İzmir’de su krizi giderek derinleşiyor. Sonbaharın gelmesiyle yağışlar başlasa da barajlardaki doluluk oranları hâlâ kritik seviyelerde kalmaya devam ediyor. Kentin su ihtiyacını büyük ölçüde karşılayan Tahtalı Barajı’ndaki doluluk oranı sadece yüzde 1,54'e düşmesi, kaygılara neden olurken yeraltı sularıyla ilgili tartışmalar da devam ediyor.
Türkiye Bilimler Akademisi (TÜBA) Çevre, Biyoçeşitlilik ve İklim Değişikliği Çalışma Grubu Üyesi Prof. Dr. Doğan Yaşar, kentteki su krizine dair {siteDomain}’ye önemli açıklamalarda bulundu.
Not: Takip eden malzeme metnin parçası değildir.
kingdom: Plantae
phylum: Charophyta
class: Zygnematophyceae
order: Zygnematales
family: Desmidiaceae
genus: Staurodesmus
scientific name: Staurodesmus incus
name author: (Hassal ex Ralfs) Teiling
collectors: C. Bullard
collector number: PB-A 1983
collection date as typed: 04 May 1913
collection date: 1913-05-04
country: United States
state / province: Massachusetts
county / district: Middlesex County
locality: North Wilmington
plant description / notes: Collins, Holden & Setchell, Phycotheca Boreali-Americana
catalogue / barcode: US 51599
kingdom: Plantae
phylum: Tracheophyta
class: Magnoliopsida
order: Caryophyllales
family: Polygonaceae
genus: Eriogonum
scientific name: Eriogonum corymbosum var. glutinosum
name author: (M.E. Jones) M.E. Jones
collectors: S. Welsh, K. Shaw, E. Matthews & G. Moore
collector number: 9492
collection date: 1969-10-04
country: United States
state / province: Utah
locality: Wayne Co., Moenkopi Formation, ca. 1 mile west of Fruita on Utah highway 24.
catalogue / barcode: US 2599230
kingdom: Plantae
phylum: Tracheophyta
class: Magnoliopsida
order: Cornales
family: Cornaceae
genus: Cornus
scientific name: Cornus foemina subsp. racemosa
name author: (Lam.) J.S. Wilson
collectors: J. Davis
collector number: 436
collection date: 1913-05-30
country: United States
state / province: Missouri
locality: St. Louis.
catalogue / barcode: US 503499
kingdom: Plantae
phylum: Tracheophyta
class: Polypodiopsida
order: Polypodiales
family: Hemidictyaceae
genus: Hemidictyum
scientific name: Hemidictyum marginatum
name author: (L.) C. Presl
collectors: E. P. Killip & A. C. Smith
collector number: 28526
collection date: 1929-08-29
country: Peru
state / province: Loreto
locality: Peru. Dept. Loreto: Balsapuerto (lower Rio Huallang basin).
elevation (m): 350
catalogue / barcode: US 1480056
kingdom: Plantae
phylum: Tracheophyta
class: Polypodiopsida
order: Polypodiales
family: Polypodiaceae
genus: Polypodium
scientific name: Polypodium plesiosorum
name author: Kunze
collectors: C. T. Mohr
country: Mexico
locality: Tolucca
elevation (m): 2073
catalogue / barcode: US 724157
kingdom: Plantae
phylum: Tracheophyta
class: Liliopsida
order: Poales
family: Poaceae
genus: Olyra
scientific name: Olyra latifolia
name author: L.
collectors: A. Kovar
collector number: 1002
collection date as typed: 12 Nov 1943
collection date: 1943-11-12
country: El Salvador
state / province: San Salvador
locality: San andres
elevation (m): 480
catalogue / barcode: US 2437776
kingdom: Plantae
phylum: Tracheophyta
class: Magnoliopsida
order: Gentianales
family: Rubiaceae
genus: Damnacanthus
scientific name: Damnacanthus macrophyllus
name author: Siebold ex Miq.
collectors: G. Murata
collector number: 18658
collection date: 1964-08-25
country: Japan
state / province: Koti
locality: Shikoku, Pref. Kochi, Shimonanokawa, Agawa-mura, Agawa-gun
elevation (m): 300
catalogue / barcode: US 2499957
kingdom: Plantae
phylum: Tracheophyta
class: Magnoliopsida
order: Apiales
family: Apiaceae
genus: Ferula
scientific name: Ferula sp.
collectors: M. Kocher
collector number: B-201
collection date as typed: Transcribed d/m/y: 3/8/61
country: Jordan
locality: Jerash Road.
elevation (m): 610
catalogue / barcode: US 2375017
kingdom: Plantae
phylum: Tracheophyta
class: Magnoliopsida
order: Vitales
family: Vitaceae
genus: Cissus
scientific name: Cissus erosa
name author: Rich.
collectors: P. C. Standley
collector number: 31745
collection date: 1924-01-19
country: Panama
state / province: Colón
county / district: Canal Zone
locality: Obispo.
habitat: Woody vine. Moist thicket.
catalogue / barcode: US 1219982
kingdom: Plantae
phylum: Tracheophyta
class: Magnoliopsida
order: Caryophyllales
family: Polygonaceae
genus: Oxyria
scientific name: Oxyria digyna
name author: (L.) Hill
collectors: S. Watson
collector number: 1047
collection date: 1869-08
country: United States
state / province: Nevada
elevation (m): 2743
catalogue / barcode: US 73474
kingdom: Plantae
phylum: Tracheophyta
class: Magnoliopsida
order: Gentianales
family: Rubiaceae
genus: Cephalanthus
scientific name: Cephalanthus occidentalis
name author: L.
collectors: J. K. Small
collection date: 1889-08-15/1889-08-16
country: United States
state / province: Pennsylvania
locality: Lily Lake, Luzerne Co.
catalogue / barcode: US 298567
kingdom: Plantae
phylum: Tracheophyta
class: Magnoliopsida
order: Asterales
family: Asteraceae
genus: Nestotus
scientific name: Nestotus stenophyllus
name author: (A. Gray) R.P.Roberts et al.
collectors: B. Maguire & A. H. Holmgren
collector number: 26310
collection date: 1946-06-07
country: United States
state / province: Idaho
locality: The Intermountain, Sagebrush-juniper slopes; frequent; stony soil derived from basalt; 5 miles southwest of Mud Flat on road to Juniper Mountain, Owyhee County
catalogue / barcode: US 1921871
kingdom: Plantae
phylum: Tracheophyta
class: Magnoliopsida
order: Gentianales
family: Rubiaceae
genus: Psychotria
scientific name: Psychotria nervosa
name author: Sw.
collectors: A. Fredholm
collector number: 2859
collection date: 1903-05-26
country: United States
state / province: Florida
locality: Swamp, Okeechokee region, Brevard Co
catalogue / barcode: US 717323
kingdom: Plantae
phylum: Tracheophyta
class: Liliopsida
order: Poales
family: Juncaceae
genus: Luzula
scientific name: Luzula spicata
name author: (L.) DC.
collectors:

Yeraltı sularının rezerv sular olduğuna ve yalnızca acil durumlarda kullanılmaları gerektiğine dikkat çeken Prof. Dr. Yaşar, İzmir’in rezerv sularının tehlike altında olduğunu vurguladı.

“RİSK ALTINDA”
İzmir’deki yeraltı sularının tahminen 300-400 metre derinliklerden çekildiğini belirten Yaşar, bugüne kadar uygulanan su politikalarının yanlış olduğunu ifade etti. Yaşar, “Yeraltı suları rezerv sulardır ve acil durumlarda kullanılır. Ancak biz barajlar doluyken bile yeraltından su çekiyoruz. Tahminim bu artık 300-400 metre derinliğe indi. Böyle giderse daha da derinleşecek. Dolayısıyla İzmir’in rezerv suları risk altında” dedi.
“MALİYET ARTACAK”
Yeraltı sularında derinleştikçe ağır metal oranının arttığına da dikkat çeken Prof. Dr. Yaşar, “Şu anda birkaç bin yıl öncesinin yağışlarını çekmeye başladık. Yeraltı sularında derinleştikçe ağır metaller artar. Bu su arıtılacak ancak kullanılacak enerji nedeniyle su maliyetleri de yükselecektir” şeklinde konuştu.